• [WORK ITEM] From the entries below, please output exactly the lines starting at the one containing "cx_px: 1275" and ending at the one containing "focal_mm: 4.15", both included.

• [RECORDS FOR THIS TASK]
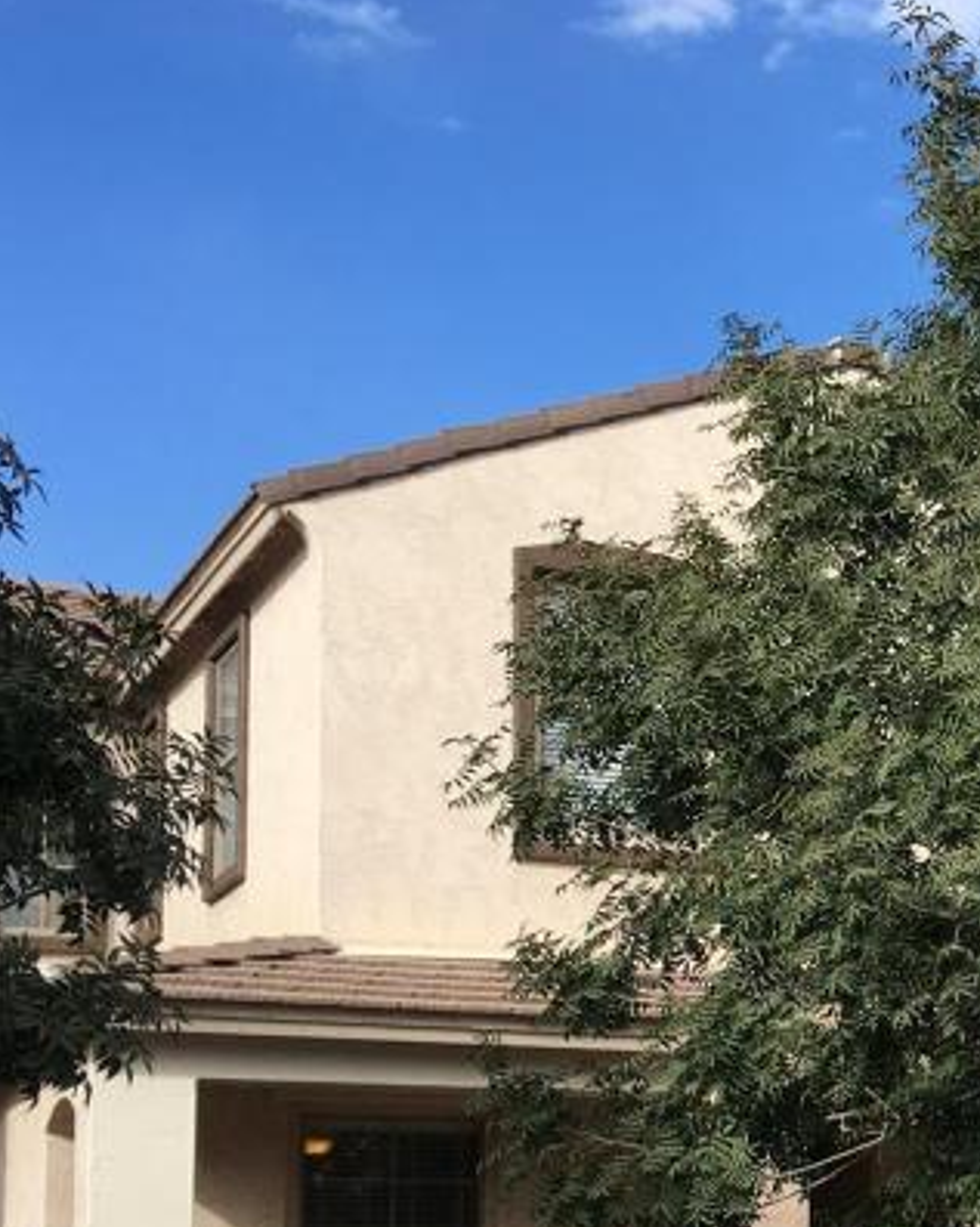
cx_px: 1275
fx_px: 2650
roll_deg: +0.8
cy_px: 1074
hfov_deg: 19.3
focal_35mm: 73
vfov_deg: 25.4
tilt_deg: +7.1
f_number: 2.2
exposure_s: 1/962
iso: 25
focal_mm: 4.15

==

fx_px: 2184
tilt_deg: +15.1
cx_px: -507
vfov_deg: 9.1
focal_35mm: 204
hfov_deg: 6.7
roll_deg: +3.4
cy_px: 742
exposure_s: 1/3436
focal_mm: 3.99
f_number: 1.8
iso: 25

• [EXERCISE ANSWER]
cx_px: 1275
fx_px: 2650
roll_deg: +0.8
cy_px: 1074
hfov_deg: 19.3
focal_35mm: 73
vfov_deg: 25.4
tilt_deg: +7.1
f_number: 2.2
exposure_s: 1/962
iso: 25
focal_mm: 4.15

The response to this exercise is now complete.